Image: Settlers and Sawmillers : a history of the West Gippsland Tramways by Mike McCarthy 
(Light Railway Research Society of Australia, 1999)

In the next post I will look at the growth of the township which grew around the Cannibal Creek Siding.

If you are interested in the Timber Industry, then a good book is Settlers and Sawmillers : a history of the West Gippsland Tramways by Mike McCarthy. It is published by the Light Railway Research Society of Australia in 1999.

Cannibal Creek becomes Garfield

In the previous post we saw how a township developed around the Cannibal Creek Siding and this township became Garfield. One of the first public buildings was the Cannibal Creek State School which opened in 1886. The School was located on the Princes Highway, west of North Garfield Road. In 1899 the School building was re-located to Garfield Road at the top of the hill, half way between the Princes Highway and the Railway Station. In 1910 the Garfield School No. 2724 moved to a new building on its present site near the Railway Station. The old building was removed in 1914 to North Garfield where it became State School No.3489.

1886 and 1887 was a time of the consolidation for Garfield - in May 1886 the Cannibal Creek Post Office was established at the Railway Station. In the same year there was community agitation to have the name of the settlement changed.  On December 11 a petition was presented to the Berwick Shire from the ‘residents of Cannibal Creek’ objecting to the name of Swamp Vale for the name of the Railway siding and Post Office and suggesting that the place be named Hopetoun. The Council resolved to ask the Railway Commissioners to alter the name to Hopetoun.  In the end Hopetoun was rejected on the grounds that there was another Hopetoun in Victoria and Garfield was chosen. The Post Office became known as the Garfield Railway Post Office on May 16, 1887 and around the same time the School also changed its name from Cannibal Creek. Township blocks were sold in Garfield and the township of Garfield was officially gazetted on November 21, 1887. For the next few years the town developed, still relying on the timber and the brick works as a major source of employment, however Garfield also had a blacksmith, a builder and a beekeeper and some carriers. By 1888 Garfield also had a football team.

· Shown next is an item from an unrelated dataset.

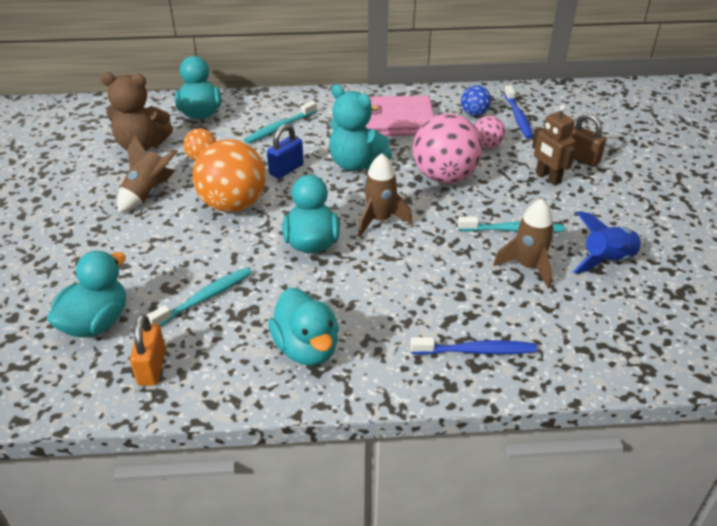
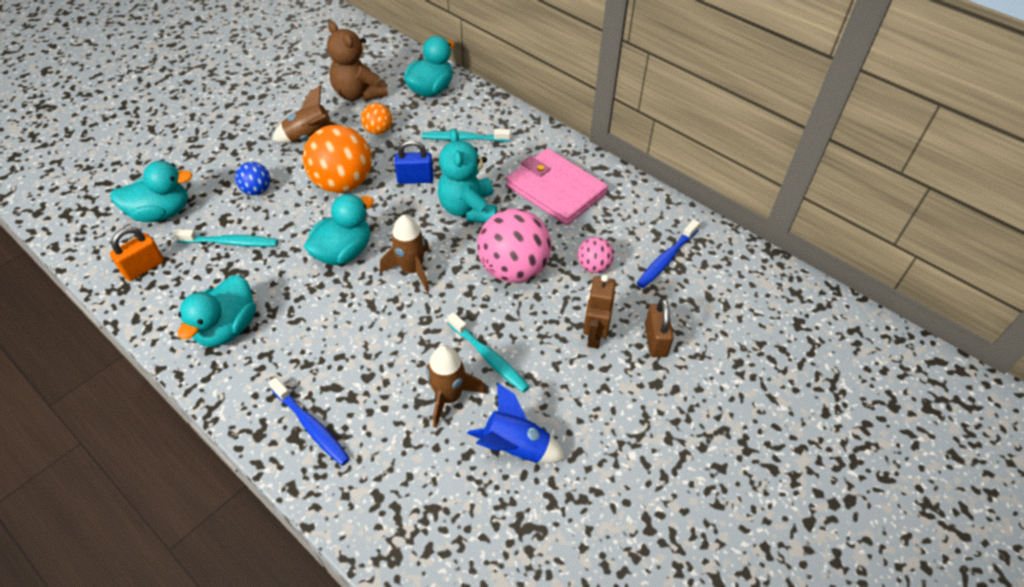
camera: 45 degrees right, 10 degrees up
blue ball [461,85,491,116] -> blue ball moved to [235,162,270,195]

If you are interested in names then Hopetoun, the proposed named for Garfield came from Lord Hopetoun, was the seventh Earl of Hopetoun and the first Marquess of Linlithgow. He was Governor of Victoria from 1889 to 1895, and in 1901 the first Governor General of Australia. The name Garfield came from the assassinated American President, James Garfield, who was shot July 2, 1881 and died September 19, 1881. Swamp Vale naturally comes from the fact that Garfield was on the edge of the Koo-Wee-Rup Swamp. The Swamp was drained by cutting a canal from Bunyip to Western Port Bay, the Main Drain. The major drainage works took place from 1889 to 1893 when the Swamp was then considered ready for settlement and Garfield became a service centre for the Swamp residents. New businesses were established such as a baker, carpenter, saddler and even a Sweet shop run by a Mrs Williamson.